**JOB ITEM:** Across the whole listing, return each line exactly, with no images included.

# # # # # # #

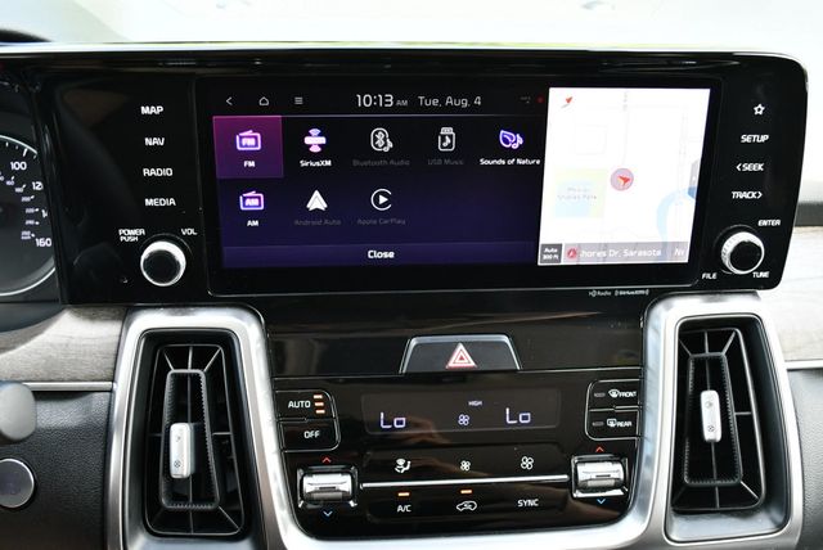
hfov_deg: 53.1
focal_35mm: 36
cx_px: 412
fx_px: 824
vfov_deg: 36.9
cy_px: 275
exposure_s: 1/250
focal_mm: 18
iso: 800
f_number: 3.5
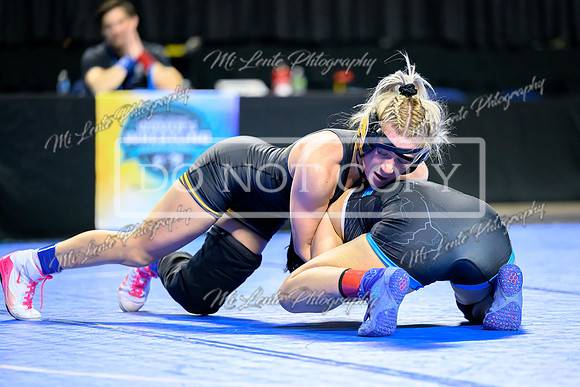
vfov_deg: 7.6
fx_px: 2930
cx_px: 299
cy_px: 194
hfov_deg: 11.3
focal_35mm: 182
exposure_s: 1/800
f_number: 2.8
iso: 3200
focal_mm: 175
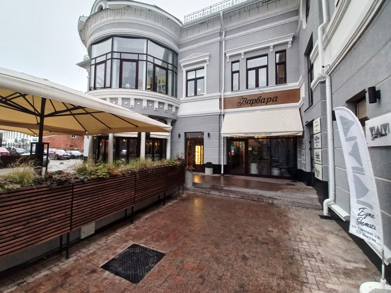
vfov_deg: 85.5
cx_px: 182
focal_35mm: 14
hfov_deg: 101.9
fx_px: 158
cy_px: 137
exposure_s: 1/33
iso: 125
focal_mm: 1.42
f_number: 2.2
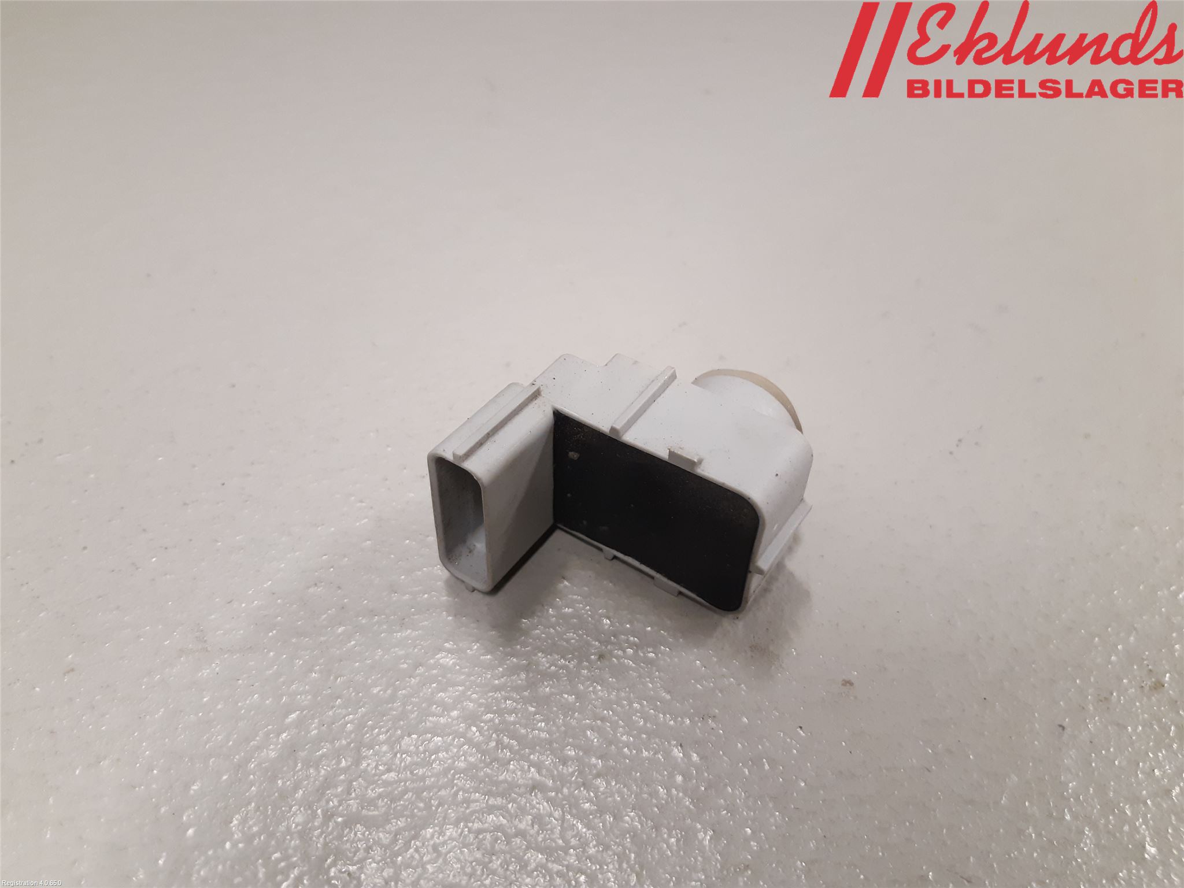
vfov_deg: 53.1
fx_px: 889
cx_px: 592
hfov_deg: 67.3
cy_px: 444
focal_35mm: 26
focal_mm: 3.93
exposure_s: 1/50
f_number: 1.7
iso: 200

# # # # # # #

**REPLY:**
hfov_deg: 53.1
focal_35mm: 36
cx_px: 412
fx_px: 824
vfov_deg: 36.9
cy_px: 275
exposure_s: 1/250
focal_mm: 18
iso: 800
f_number: 3.5
vfov_deg: 7.6
fx_px: 2930
cx_px: 299
cy_px: 194
hfov_deg: 11.3
focal_35mm: 182
exposure_s: 1/800
f_number: 2.8
iso: 3200
focal_mm: 175
vfov_deg: 85.5
cx_px: 182
focal_35mm: 14
hfov_deg: 101.9
fx_px: 158
cy_px: 137
exposure_s: 1/33
iso: 125
focal_mm: 1.42
f_number: 2.2
vfov_deg: 53.1
fx_px: 889
cx_px: 592
hfov_deg: 67.3
cy_px: 444
focal_35mm: 26
focal_mm: 3.93
exposure_s: 1/50
f_number: 1.7
iso: 200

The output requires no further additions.